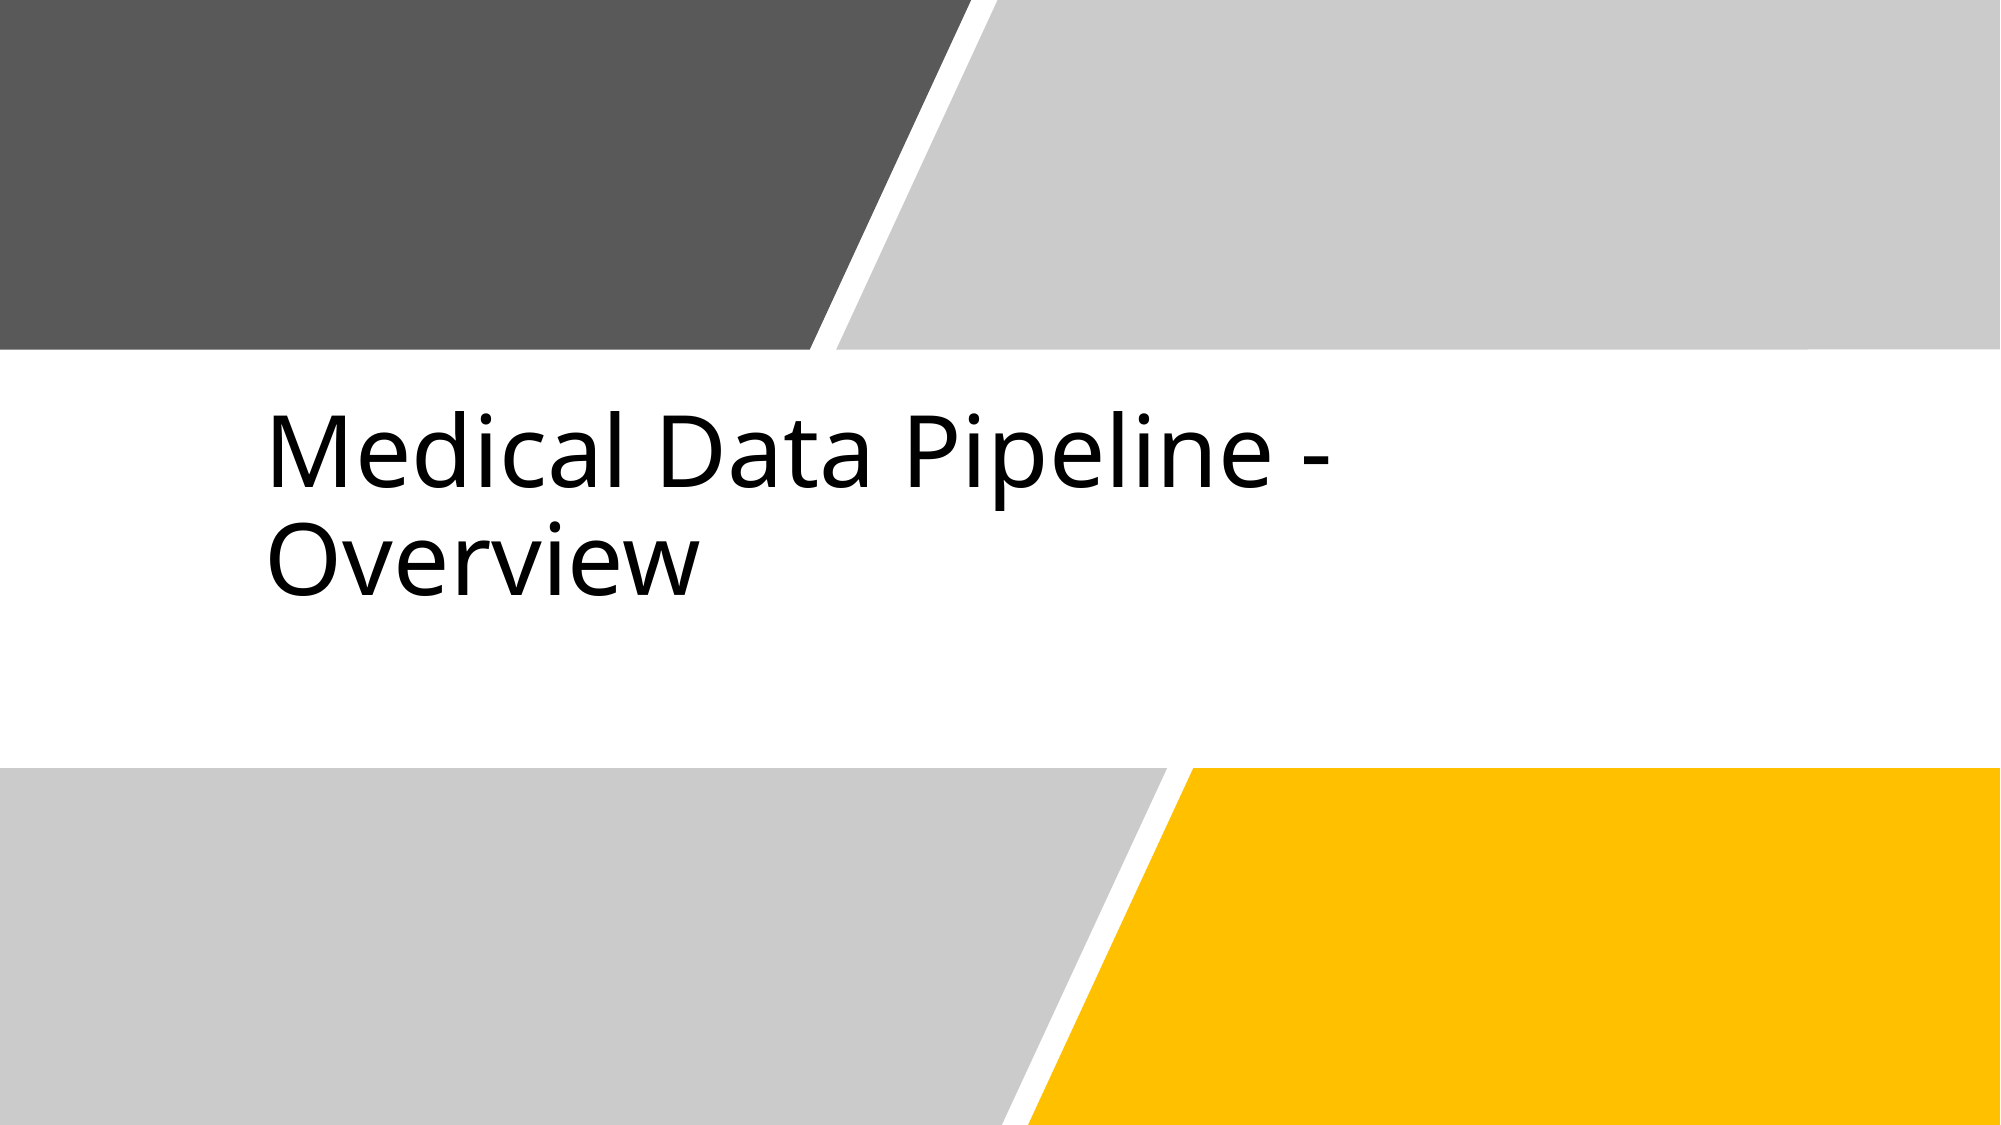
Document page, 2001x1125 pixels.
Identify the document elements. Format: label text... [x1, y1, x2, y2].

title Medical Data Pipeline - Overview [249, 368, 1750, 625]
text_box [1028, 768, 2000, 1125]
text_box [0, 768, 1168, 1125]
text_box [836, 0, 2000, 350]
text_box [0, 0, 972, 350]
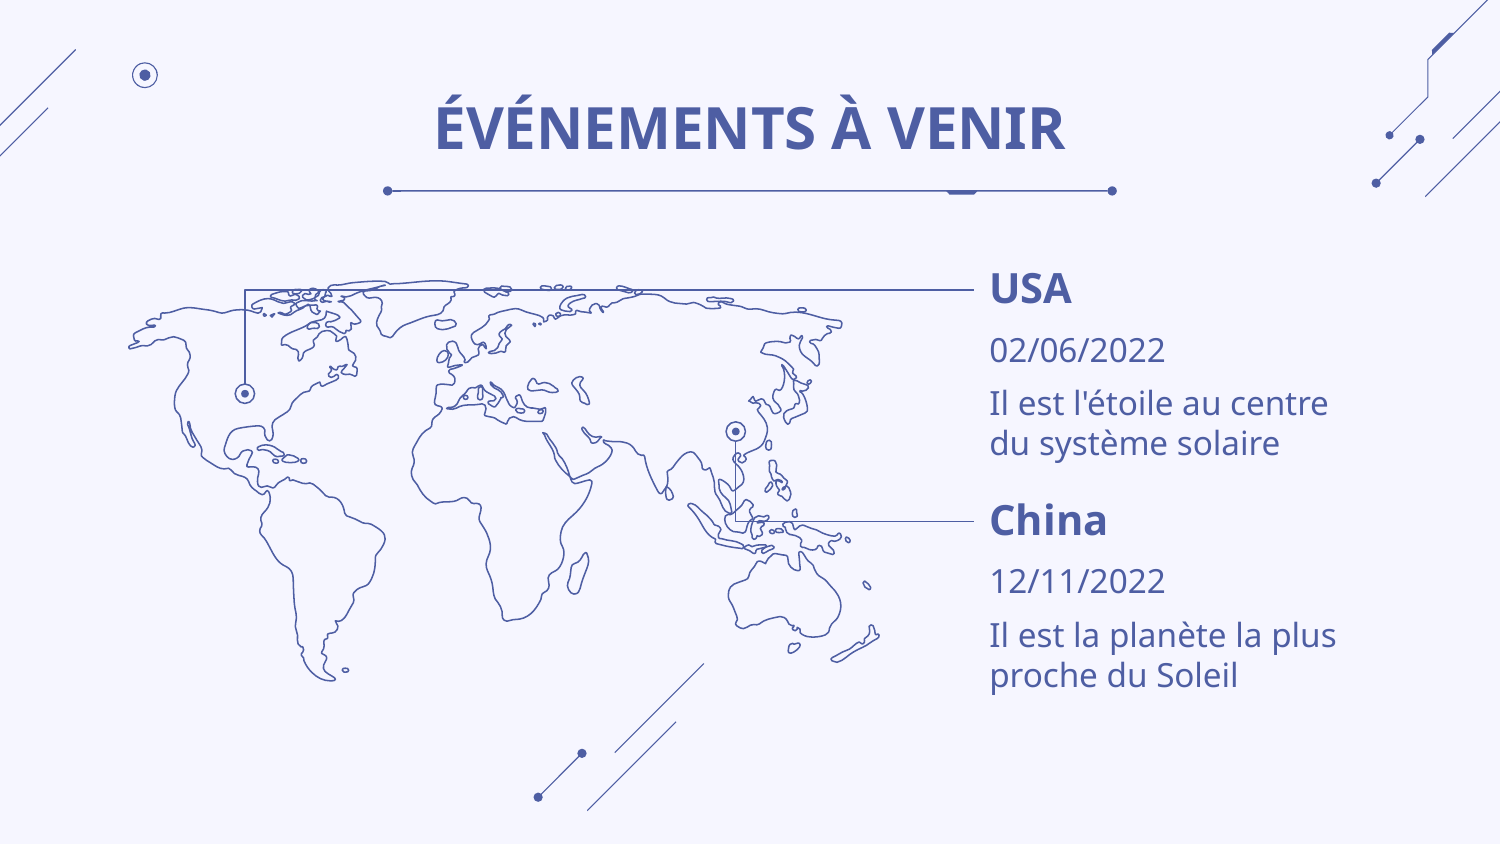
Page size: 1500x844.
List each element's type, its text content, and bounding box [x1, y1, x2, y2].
-------
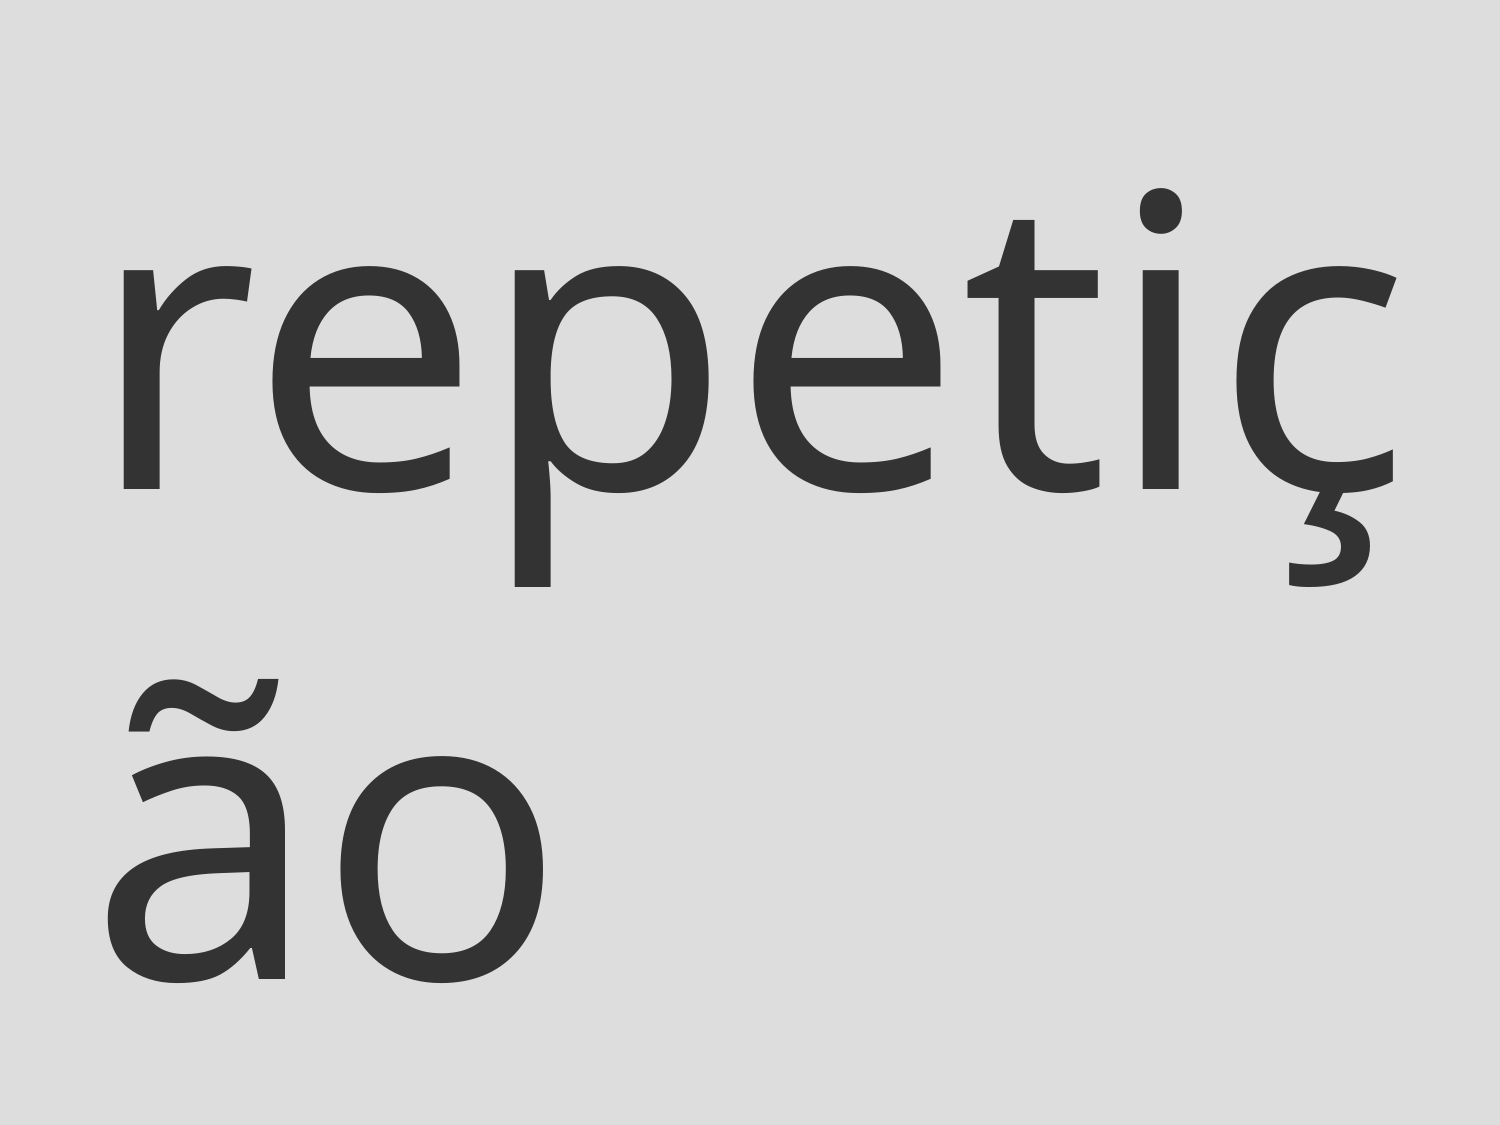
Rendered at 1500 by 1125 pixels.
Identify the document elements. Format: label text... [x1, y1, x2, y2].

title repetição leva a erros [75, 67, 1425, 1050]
-------
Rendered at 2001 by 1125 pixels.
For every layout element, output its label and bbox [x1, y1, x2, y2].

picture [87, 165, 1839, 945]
-------
ÉNONCÉ: Recopiez les lignes en commençant par celle qui contient « Rendered at 2001 by 1125 pixels. » et en allant jusqu'à celle qui contient « picture [87, 165, 1839, 945] », ces deux lignes incluses et consignes comprises. Mettez à l'échelle chaque coordonnée des réponses en la multipliant par 1,45, puis arrondissez-la à l'entier, les demis étant arrondis vers le haut.

RÉPONSE RÉDIGÉE:
Rendered at 2001 by 1125 pixels.
For every layout element, output its label and bbox [x1, y1, x2, y2].

picture [126, 239, 2667, 1370]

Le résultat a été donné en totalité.